January 14, 2021 · 0 Comments
by BRIAN LOCKHART
Several years ago I was invited to attend a family party on a rural property to document the event for a newspaper article.
The party was held to recognize the family’s anniversary of arriving on Canadian soil from the Netherlands in the 1950s.
They had moved into their newly built house the previous year. It was a nice property surrounded by trees with a long driveway.
I was speaking to the homeowner and asked him about the work it took building his new house on a treed lot.
He explained they had cleared the lot using chainsaws. After cutting down the trees to make room for the house and a yard, they had to reduce the trees to single logs which were they placed on the back of a flatbed truck using a crane.
Once loaded up, the truck pulled onto the paved road and made an easy journey to the sawmill some 50 miles away.
The homeowner made some money back by selling the hardwood to the mill.
“That must have been a tough job doing all that yourself?” I asked him.
He admitted it was a hard job with a lot of ‘back-breaking’ work to get all those trees cut and the land cleared.
Now imagine the same scenario of clearing that land and building the house in a different way.
You don’t get to use a chainsaw – you have to use a hand held axe. Instead of loading those heavy logs on a flatbed truck with a crane, you use your own muscle power and it is a pair of oxen that pull the cart – onto a muddy pathway, not a road.
Even then you won’t sell those logs. You’ll use them to build the home you will live in because there are no places to buy building supplies and there are no tradesmen you can hire to help you do the job.
That was the reality for the early settlers in the region.
And that was only the start of a very difficult situation. Once you have your home built, you will have to have enough food stored to survive the winter.

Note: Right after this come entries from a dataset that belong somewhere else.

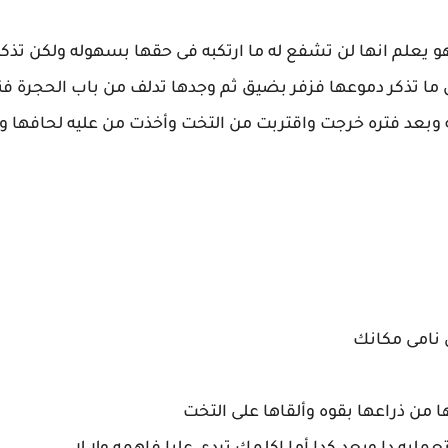
 يعلم انها لن تشفع له ما ارتكبه فى حقها بسهوله ولكن تذكر
ما تذكر دموعها فزفر بضيق ثم وجدها تدلف من باب الحجرة فنظ
ته وبعد فتره خرجت واقتربت من التخت وأخذت من عليه لحافها 
ى نامى مكانك
 من ذراعها بقوه وألقاها على التخت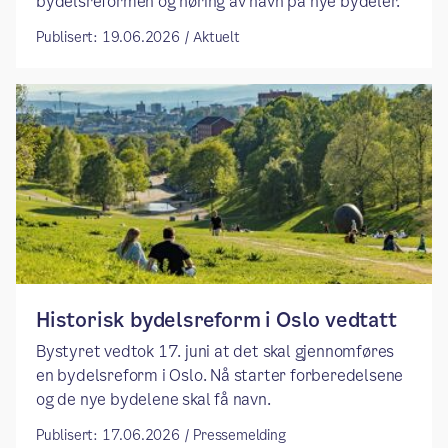
bydelsreformen og høring av navn på nye bydeler.
Publisert: 19.06.2026 / Aktuelt
​​Historisk bydelsreform i Oslo vedtatt​
Bystyret vedtok 17. juni at det skal gjennomføres
en bydelsreform i Oslo. Nå starter forberedelsene
og de nye bydelene skal få navn.
Publisert: 17.06.2026 / Pressemelding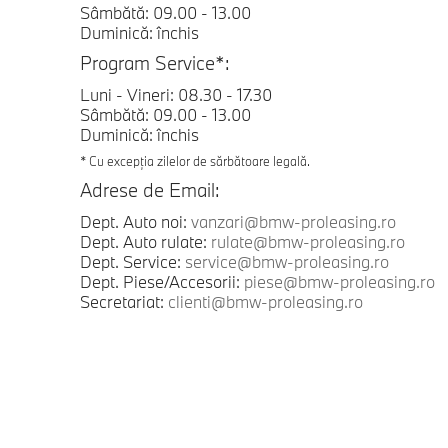
Sâmbătă: 09.00 - 13.00
Duminică: închis
Program Service*:
Luni - Vineri: 08.30 - 17.30
Sâmbătă: 09.00 - 13.00
Duminică: închis
* Cu excepția zilelor de sărbătoare legală.
Adrese de Email:
Dept. Auto noi:
vanzari@bmw-proleasing.ro
Dept. Auto rulate:
rulate@bmw-proleasing.ro
Dept. Service:
service@bmw-proleasing.ro
Dept. Piese/Accesorii:
piese@bmw-proleasing.ro
Secretariat:
clienti@bmw-proleasing.ro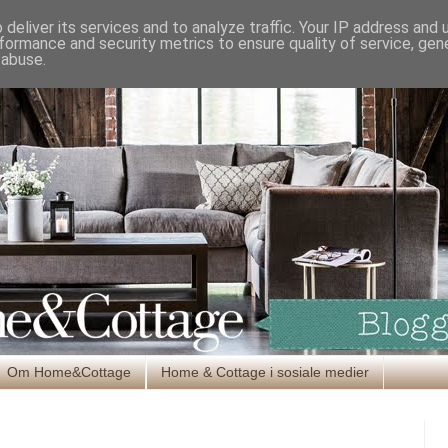
deliver its services and to analyze traffic. Your IP address and
formance and security metrics to ensure quality of service, ge
 abuse.
Om Home&Cottage
Home & Cottage i sosiale medier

When the spring rolls around, it starts all over again but an even tougher task is ahead. You have to clear a lot of land, rocks, trees, and tree stumps to make the land suitable for farming.
Early immigrants arrived in the region with hopes and dreams of a new life. Whether they realized how difficult it would really be is hard to say.
I’m sure there was more than one early young pioneer wife who thought it may have been a mistake leaving her small village in Ireland to sign up for life in the backwoods of a new colony.
Everything ahead of them had to be carved out of a wild, open area with no support behind them at all. You couldn’t find a doctor if you needed one because there weren’t any.
If you got sick, the best you could do was hope some home remedy worked. If the bull in your pasture got the better of you one day and left you with a pile of broken bones, your chances of survival would be slim to none, and you spent your last couple of days in the cabin waiting for the end.
It was a tough life.
Considering our towns and cities in North America were essentially built from scratch, it is important to remember the early pioneers who paved the way and provided the foundation of what is a rather cushy modern life.
Many of those early pioneers are now only remembered in the form of a name and a date etched into granite or limestone in scattered pioneer cemeteries, while others are simply lost in time or buried in forgotten and unmarked graves in the back-40 of some farm pasture.
While many families eventually moved on to greener pastures, in some areas those pioneer names are still around and in some cases the family farm has been passed down through the generations.
It is important to remember these early pioneers and the legacy they have left behind.
That legacy continues to our current day and will be passed down to the generations still to come.